The memo’s original language contained detailed descriptions from the Department of Homeland Security Inspector General’s office of the multiple ways the Secret Service stalled the watchdog’s investigation into the agency’s actions before and during the Capitol riot, including erasing text messages from that day.
That language was eventually scrapped and replaced with two sentences containing a brief reference to challenges investigators faced in obtaining information. The final version of a report updating lawmakers on the OIG’s progress in its January 6 review was issued in June, about one month before DHS Inspector General Joseph Cuffari complained to Congress that the Secret Service and DHS were blocking access to records.
It’s unclear why the more fulsome descriptions of those roadblocks were not included in the final report Cuffari sent to Congress.
In a statement to CNN, a spokesperson for the Secret Service said the agency is “cooperating fully with all of the inquiries into the events that occurred on January 6, 2021.” The DHS IG did not respond to a request for comment.
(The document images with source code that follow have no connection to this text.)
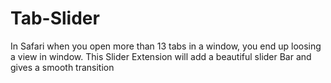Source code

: Tab-Slider
==========

In Safari when you open more than 13 tabs in a window, you end up loosing a view in window. This Slider Extension will add a beautiful slider Bar and gives a smooth transition  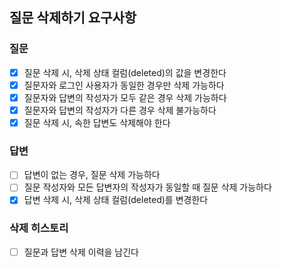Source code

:## 질문 삭제하기 요구사항

### 질문
- [x] 질문 삭제 시, 삭제 상태 컬럼(deleted)의 값을 변경한다
- [x] 질문자와 로그인 사용자가 동일한 경우만 삭제 가능하다
- [x] 질문자와 답변의 작성자가 모두 같은 경우 삭제 가능하다
- [x] 질문자와 답변의 작성자가 다른 경우 삭제 불가능하다
- [x] 질문 삭제 시, 속한 답변도 삭제해야 한다

### 답변
- [ ] 답변이 없는 경우, 질문 삭제 가능하다
- [ ] 질문 작성자와 모든 답변자의 작성자가 동일할 때 질문 삭제 가능하다
- [x] 답변 삭제 시, 삭제 상태 컬럼(deleted)를 변경한다

### 삭제 히스토리
- [ ] 질문과 답변 삭제 이력을 남긴다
A source familiar with the investigation told CNN that in some cases, the Secret Service and its parent agency, DHS, must do a national security and executive privilege review to ensure that applicable information would be protected under those exemptions.
The original memo included detailed claims by the watchdog’s investigators about problems gaining timely access to Secret Service documents and information, including missing text messages that were lost as part of a data migration.
“On multiple occasions, when documents were finally produced after upwards of a month, they contained redactions,” the draft memo said. “Although OIG’s follow-up eventually yielded unredacted documents, in each instance, these hurdles regularly resulted in avoidable delay.”
The timing and the detail of the memo raise more questions about Cuffari’s seemingly impromptu July letter to lawmakers that briefly mentioned the loss of text messages from the Secret Service and challenges in obtaining DHS records.
The draft memo also said OIG investigators renewed the request for missing Secret Service text messages in February 2022, a year after the initial request for records.
“Secret Service claimed inability to extract text message content due to an April 2021 mobile phone system migration,” the draft language said. “Secret Service caused significant delay by not clearly communicating this highly relevant information at the outset of its exchanges with OIG during this reporting period. Moreover, Secret Service has not explained why it did not preserve the texts prior to the migration.”
CNN has previously reported Secret Service lost text messages in data migration that began January 27, 2021, roughly a month before the OIG issued its first request for records. The data migration ended in April, 2021.
A source has told CNN the Secret Service told the Inspector General’s Office as early as May 2021, about the loss of text messages due to the data migration.
Despite the detailed draft language, the final version of the semiannual report issued in mid-June said only that during “the previous reporting period, [OIG] included information about Secret Service’s significant delay of OIG’s access to Secret Service Records, impeding the progress of [OIG’s] January 6, 2021 review.”
The report said investigators were continuing to “discuss the issue” with the Secret Service.